The premise is simple: we live within a single market, but not digitally. Trade of physical objects is easy and bound by overarching legislation, but no similar EU-wide legislation exists for digital goods. This may sound like it would not have much effect on people's lives, but think again. There are rules which govern buying a DVD within the single market, but accessing online media is currently restricted. A single digital market would be a great equaliser, and would ensure fairness across our borders.

The potential for economic growth is difficult to argue with. A single digital market would save us €100 billion a year and generate €340 billion in additional growth. It would also potentially positively affect hundreds of millions of people weekly, as according to the EU's own figures 315 million EU citizens go online per day and 360 million each week. Essentially, the digital market as it exists is not fit for purpose, but it could be. Existing patchwork legislation could be simplified and streamlined into a system which would be better for everybody.

MEPs want Europe to seize the opportunities opened up by new technologies, such as Big Data, cloud computing, the Internet of Things or 3D-printing, and to have an innovation-friendly policy towards online platforms. We in the North East stand to gain from such a move as we lead the UK's digital revolution. Notably in Sunderland, EU-funded Software City has been named one of the UK's three Digital Catapult Centres. More than 1300 software and digital companies are now active across the region, from financial management systems giant Sage - the only software company listed in the FTSE 100 - to a large and growing number of innovative start-ups making a name for themselves around the World. All of this means jobs: over 30,000 people are employed in the local commercial creative sector - including nearly 10,000 employed in software, games and new media.

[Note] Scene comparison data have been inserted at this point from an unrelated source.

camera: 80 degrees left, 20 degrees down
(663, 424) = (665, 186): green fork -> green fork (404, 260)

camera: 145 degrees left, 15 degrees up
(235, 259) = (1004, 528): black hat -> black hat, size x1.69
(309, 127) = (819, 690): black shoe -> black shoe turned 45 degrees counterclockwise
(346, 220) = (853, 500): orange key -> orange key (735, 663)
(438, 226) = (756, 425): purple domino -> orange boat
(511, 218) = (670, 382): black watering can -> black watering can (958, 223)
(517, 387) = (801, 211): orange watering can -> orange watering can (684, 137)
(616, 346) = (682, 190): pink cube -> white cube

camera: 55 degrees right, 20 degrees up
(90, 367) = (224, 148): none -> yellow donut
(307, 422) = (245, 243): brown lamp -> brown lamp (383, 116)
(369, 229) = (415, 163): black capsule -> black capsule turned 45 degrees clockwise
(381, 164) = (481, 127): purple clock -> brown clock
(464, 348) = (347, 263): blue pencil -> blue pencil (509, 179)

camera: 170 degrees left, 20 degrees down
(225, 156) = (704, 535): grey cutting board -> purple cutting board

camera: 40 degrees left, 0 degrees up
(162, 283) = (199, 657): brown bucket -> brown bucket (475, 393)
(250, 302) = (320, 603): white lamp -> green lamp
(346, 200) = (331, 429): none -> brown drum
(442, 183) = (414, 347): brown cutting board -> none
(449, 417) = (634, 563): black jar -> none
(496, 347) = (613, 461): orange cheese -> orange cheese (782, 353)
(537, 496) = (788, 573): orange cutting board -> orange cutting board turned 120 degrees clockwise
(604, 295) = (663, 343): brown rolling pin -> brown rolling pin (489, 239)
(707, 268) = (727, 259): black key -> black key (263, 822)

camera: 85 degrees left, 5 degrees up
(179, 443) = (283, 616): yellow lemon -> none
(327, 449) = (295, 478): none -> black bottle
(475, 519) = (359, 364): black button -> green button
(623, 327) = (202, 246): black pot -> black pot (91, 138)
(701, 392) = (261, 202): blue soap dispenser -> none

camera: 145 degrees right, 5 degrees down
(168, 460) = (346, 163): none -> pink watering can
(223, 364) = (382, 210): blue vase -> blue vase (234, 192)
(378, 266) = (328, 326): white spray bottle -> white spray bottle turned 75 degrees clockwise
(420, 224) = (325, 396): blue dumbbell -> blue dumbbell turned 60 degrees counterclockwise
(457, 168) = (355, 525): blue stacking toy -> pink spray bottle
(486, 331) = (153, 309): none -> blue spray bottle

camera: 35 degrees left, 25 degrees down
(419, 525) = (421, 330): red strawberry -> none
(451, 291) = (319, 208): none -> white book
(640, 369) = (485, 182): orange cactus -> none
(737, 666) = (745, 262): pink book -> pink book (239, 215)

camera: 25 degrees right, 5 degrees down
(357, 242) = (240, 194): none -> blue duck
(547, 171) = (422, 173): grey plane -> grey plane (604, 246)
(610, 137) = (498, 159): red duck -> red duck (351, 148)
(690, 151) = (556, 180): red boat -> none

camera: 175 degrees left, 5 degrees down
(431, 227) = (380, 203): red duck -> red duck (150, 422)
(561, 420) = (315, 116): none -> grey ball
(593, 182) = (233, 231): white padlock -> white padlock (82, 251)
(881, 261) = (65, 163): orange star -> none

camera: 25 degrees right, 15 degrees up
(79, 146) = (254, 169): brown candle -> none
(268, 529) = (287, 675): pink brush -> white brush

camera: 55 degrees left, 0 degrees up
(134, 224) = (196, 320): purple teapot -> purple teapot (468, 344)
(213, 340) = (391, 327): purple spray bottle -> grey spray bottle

But what would this fairer digital market look like for the general public? It would end, for example, unjustified geo-blocking within the EU, which is the practice of restricting access to internet content according to the user's geographic location. All countries within the EU can now access Netflix but the actual content available to watch is not the same in all EU countries, potentially even meaning that content made in France may be available in Britain, but not in France. Here we need to strike a balance between access to digital services and the rights of authors and creators to their intellectual property - otherwise an economic boost for consumers may strip our creative industries of vital income and investment. Selling the rights to successful programmes to other national broadcasters is a vital source of revenue for our film and TV industries. As a consumer, I pay for a UK TV license and can access play-back services freely in the UK. However, when I am on holiday or working elsewhere in the EU I am unable to access those services. Today MEPs have called for measures to ensure nationally-bound online content services are available to consumers when they are abroad as a first tentative step.

Looking at the situation holistically it is also likely to produce better protection for online shoppers, as currently the EU does not have a common set of consumer rights which apply to online shopping. MEPs have also called for equivalent and future-proof consumer protection, regardless of whether digital content is purchased online or offline - extending EU consumer protection to meet the challenges of a digital world. One example would be to halt the use of price-discrimination in online shops, which forces the consumer to buy goods from another country where the product is more expensive, and efforts to ensure this should also prevent extra charges being levied because the shop itself is another state and the credit card being used to pay for the goods is in another. We need a system under which citizens know their rights and are able to apply them.

Ultimately, the future is already here. It no longer makes sense for us to treat digital and physical boundaries separately, as the world in which we live no longer makes that distinction. We must seize our moment to make people's lives fairer, easier, and more connected.